Participantes aprenden sobre bombeo y recambio de agua en las piscinas.

Asimismo, Erick Mujica —creador de este concepto para Valaq Acuícola— indicó: “Nosotros apostamos a la formación teórica como primer paso para crear una idea del deber ser que puede o no coincidir con la práctica habitual en una unidad de producción”.

Por su parte, Leonela Molina —Ingeniera en Producción Animal, quien se presentó para la oportunidad laboral y ha clasificado hasta esta última fase— resaltó: “Es una capacitación muy completa que me ha permitido considerar un nuevo campo laboral y descubrir cómo la producción acuícola implica métodos similares a otros tipos de sistemas productivos”.

Igualmente, Jhoendri Escarai —Ingeniero Agrónomo y participante— expresó: “Hemos aprendido que el cultivo de camarón requiere de trabajo en equipo para lograr el éxito en el objetivo final y además permite poner en práctica todos los aspectos técnicos que nos enseñaron en la universidad”.

El programa culmina con 10 días de aprendizaje práctico en granja, donde los asistentes podrán identificar todas las etapas del sistema productivo como la siembra, preparación de suelo, precría, alimentación y cosecha, de la mano de un tutor industrial.

 

Apuesta por Venezuela

Para este reclutamiento de personal, el Grupo Valaq Acuicola optó por universitarios venezolanos con poco tiempo de haberse graduado, dispuestos a la constante renovación de conocimiento.
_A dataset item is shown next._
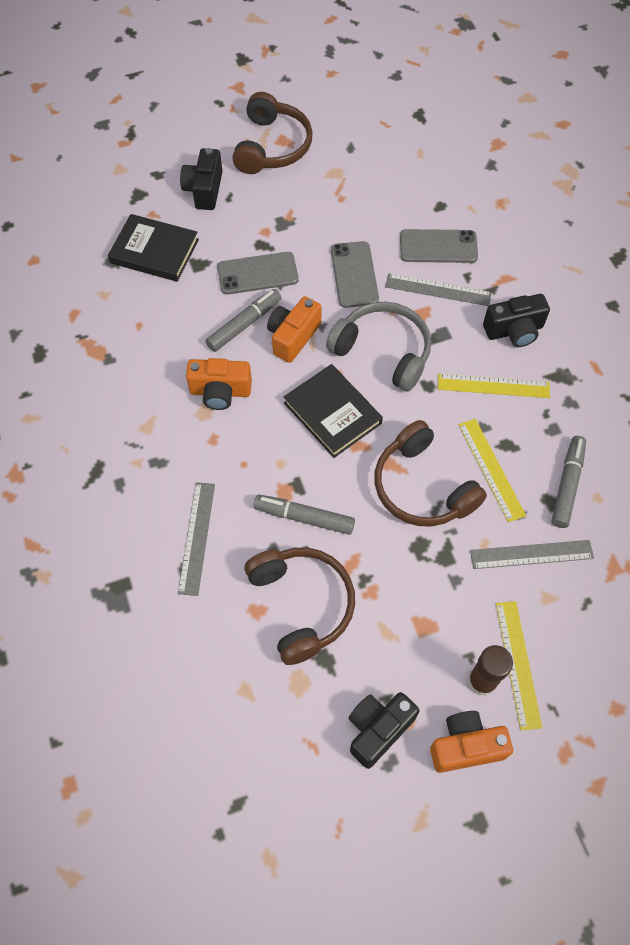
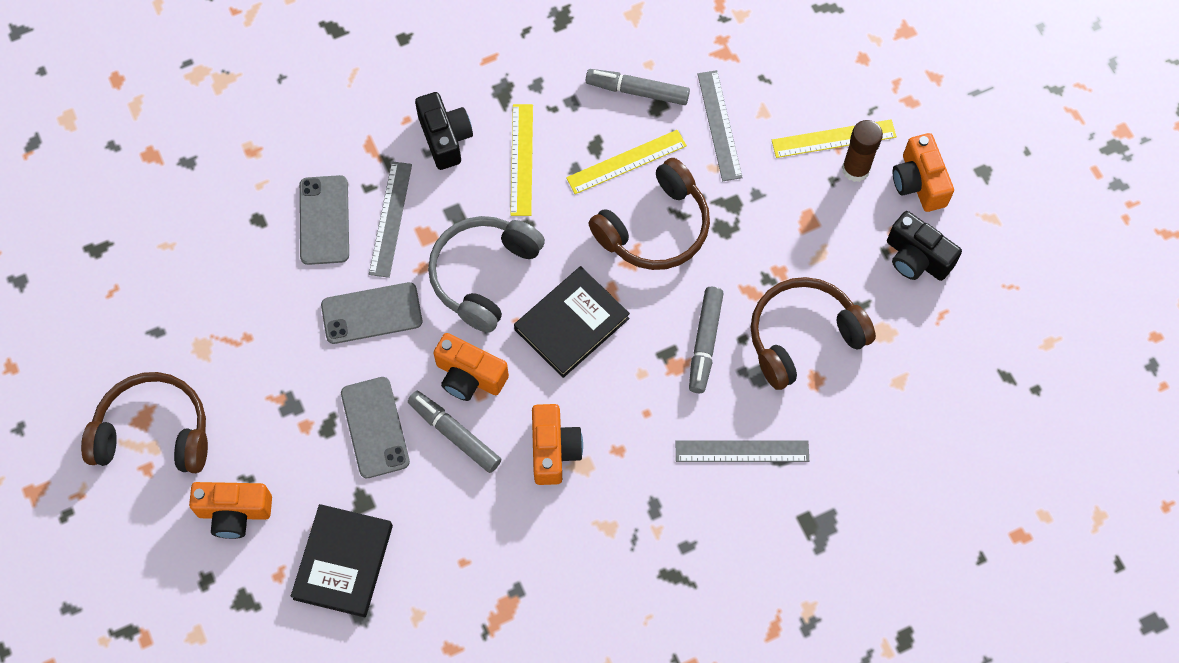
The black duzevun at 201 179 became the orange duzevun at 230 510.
“Mi visión es que esto se viralice”, señaló Mujica. “Que el mayor número posible de empresarios se una a esta idea para que la camaronicultura en el estado se convierta en una industria con miras a la tecnificación. En esta primera oleada se sumó a nosotros la empresa Confremarca, representada por Erick Rincón quien al igual que nosotros decidió apostar al talento venezolano y ocupará varias plazas de trabajo en sus activos, como resultado del PPIN. Sabemos que ésta es una inversión a largo plazo, que inicia este año y culmina al menos dentro de dos años para lograr la especialización de estos profesionales, pero, mientras más tardemos en iniciar el proceso, mayor será la espera por los resultados”.